*Selected passage*:

>>

Even with the food industry strains, a caveat of safety is that the fungal incubation not exceed the normal three day period. A. oryzae has been shown to produce toxic compounds under incubations longer than the typical koji fermentation(Semeniuk et al, 1971; Yokotsuka & Sasaki, 1986). The following are toxins produced by some strains of A. oryzae.

a. Kojic acid

Kojic acid (discovered by Saito, 1907) is produced by koji, a solid culture of the koji mold. It is a commonly produced metabolite that possesses antibacterial and antifungal activity. Few oral studies exist for this byproduct. Giroir reported toxic effects on chickens at four to eight mg/kg feed. Older studies (Friedemann, 1934, Werch et al. 1957, Morton et al., 1945) using intravenous or intraperitoneal challenges show moderate toxicity for kojic acid. Later work had similar results (Ueno and Ueno, 1978). Kojic acid also is reported to have moderate cardiotoxic and cardiotonic activity (Manabe et al., 1984., Bajpai et al. 1982). Nineteen of 47 A. oryzae strains tested produced kojic acid (Manabe et al., 1984). Even though it is apparent that the koji molds, including A. oryzae can produce the toxin kojic acid, this toxin may not be present in the fermented foods. The incubation period for sake, shoyu and miso is about two days and no kojic acid is found at that time (Manabe et al., 1984). However, these authors concluded that they were unable to prove kojic acid was not present in any fermented food in Japan, because conditions of production and materials were different for each industry, and were often uncontrolled. Semeniuk et al. (1971) warned that even with food industry strains, fungal incubation must not exceed three days. Thus, as the culture adjusts to changing conditions, A. oryzae may produce toxic compounds when incubation time exceeds typical koji fermentation time.

b. Maltoryzine

Maltoryzine, another toxic metabolite isolated and characterized by Iisuka and Iida (1962), was produced by A. oryzae var. microsporus. This metabolite was determined to be the cause of poisoning among dairy cows. While highly toxic (LD50 3 mg/kg; Iizuka, 1974; Ciegler and Vesonder, 1987), the substance may only be found in one or a very few strains of A. oryzae. The single isolate, IAM 2950, produced enough of the toxin when grown on malt rootlets to poison some milk cows, prompting the determination of its LD50. The production of these toxins is related to the composition of the growth substrate and usually occurs in stationary phase cultures. Commercial strains of A. oryzae and A. sojae apparently do not produce maltoryzine.

<<

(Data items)
>>

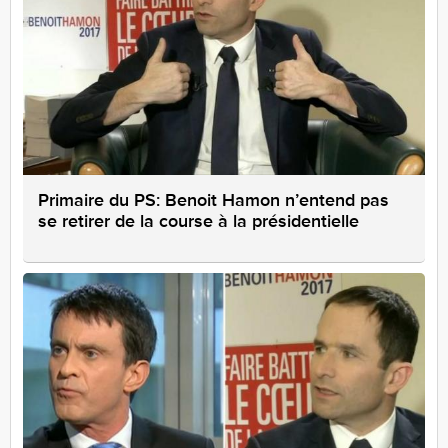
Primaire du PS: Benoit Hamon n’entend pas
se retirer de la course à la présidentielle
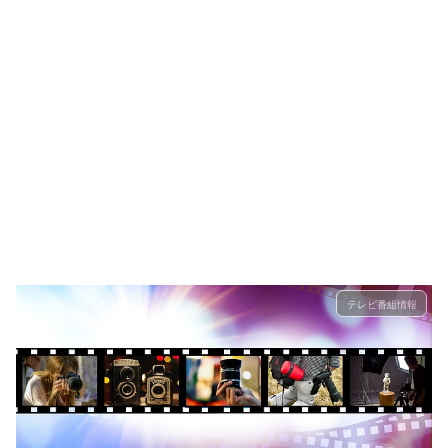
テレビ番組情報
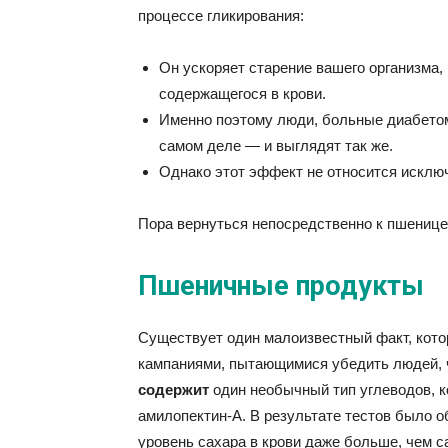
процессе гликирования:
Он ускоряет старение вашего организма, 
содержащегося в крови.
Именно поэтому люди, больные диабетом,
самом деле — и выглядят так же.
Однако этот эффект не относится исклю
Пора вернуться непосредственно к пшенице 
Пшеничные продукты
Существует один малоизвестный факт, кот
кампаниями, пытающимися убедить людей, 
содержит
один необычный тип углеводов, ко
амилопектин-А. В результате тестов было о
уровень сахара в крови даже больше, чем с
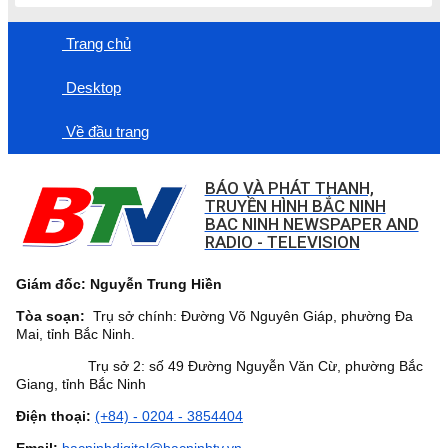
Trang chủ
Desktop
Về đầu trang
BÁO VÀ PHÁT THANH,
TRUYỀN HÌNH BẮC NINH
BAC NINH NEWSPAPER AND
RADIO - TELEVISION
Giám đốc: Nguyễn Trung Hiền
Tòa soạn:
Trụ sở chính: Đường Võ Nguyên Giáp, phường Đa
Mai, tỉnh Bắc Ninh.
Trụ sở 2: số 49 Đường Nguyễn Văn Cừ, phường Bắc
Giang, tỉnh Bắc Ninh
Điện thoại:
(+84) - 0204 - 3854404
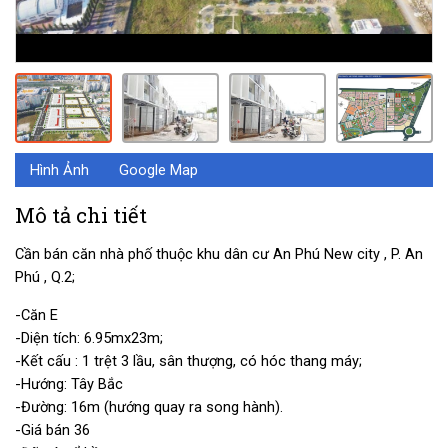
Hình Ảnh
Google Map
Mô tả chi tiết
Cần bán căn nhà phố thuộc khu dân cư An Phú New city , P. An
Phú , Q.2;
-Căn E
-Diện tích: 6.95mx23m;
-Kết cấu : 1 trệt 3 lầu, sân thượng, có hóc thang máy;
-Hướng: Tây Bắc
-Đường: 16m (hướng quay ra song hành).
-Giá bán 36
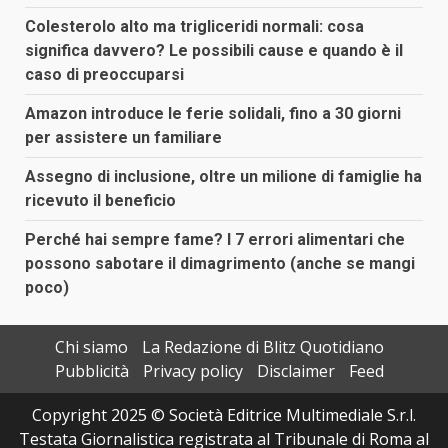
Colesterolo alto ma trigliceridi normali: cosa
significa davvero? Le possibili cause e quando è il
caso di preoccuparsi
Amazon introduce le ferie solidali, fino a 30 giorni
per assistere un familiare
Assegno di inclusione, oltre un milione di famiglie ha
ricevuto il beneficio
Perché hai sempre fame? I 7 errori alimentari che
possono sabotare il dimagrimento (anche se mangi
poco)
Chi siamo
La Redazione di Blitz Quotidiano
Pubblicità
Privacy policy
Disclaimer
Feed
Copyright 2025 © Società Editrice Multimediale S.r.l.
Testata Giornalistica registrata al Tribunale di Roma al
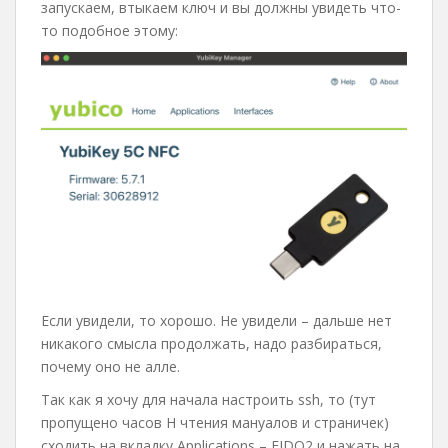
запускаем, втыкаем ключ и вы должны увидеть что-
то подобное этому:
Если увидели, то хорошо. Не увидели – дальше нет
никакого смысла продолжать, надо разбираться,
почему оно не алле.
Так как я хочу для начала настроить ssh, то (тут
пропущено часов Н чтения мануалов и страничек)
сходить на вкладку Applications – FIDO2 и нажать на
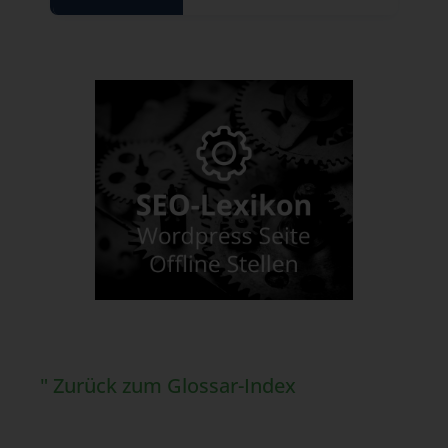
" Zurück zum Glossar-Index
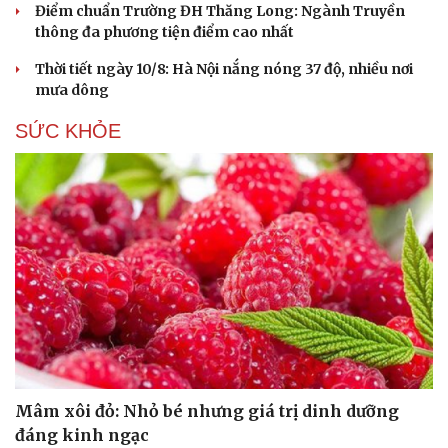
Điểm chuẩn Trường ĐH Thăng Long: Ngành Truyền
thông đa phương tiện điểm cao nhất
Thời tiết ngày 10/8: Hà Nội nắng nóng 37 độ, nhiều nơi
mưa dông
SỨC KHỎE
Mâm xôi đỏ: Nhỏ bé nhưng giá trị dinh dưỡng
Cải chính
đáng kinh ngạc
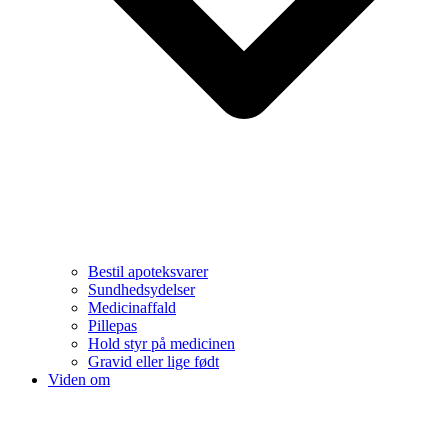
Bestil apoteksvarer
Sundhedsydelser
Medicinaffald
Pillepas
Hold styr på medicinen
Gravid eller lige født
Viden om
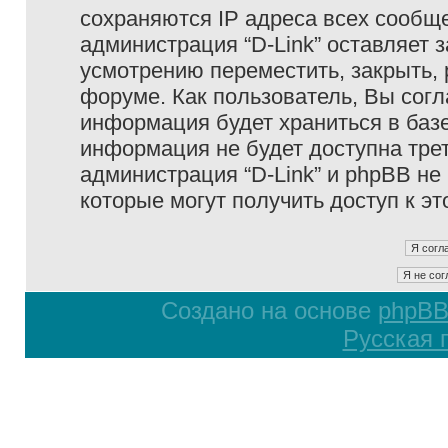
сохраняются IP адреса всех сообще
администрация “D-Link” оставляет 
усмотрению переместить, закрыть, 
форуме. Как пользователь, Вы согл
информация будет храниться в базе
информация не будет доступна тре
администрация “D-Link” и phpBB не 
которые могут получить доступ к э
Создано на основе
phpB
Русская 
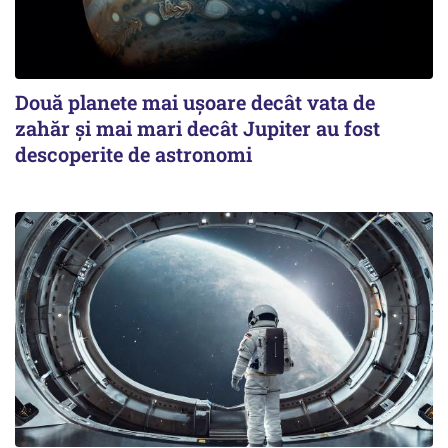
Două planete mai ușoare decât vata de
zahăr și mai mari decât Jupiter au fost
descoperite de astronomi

<<

*Problems and tasks*:
1. Reproduce the part of the passage on Aspergillus oryzae toxins starting at "Even with the" and ending at "some strains of A. oryzae.".
2. Answer these questions from the passage on Aspergillus oryzae toxins:
(a) How many of the 47 A. oryzae strains tested produced kojic acid?
(b) What is the incubation period for sake, shoyu and miso?
(c) Which isolate produced enough maltoryzine on malt rootlets to poison some milk cows?

*Results for the exercise*:
1.
Even with the food industry strains, a caveat of safety is that the fungal incubation not exceed the normal three day period. A. oryzae has been shown to produce toxic compounds under incubations longer than the typical koji fermentation(Semeniuk et al, 1971; Yokotsuka & Sasaki, 1986). The following are toxins produced by some strains of A. oryzae.

2.
(a) Nineteen
(b) About two days
(c) IAM 2950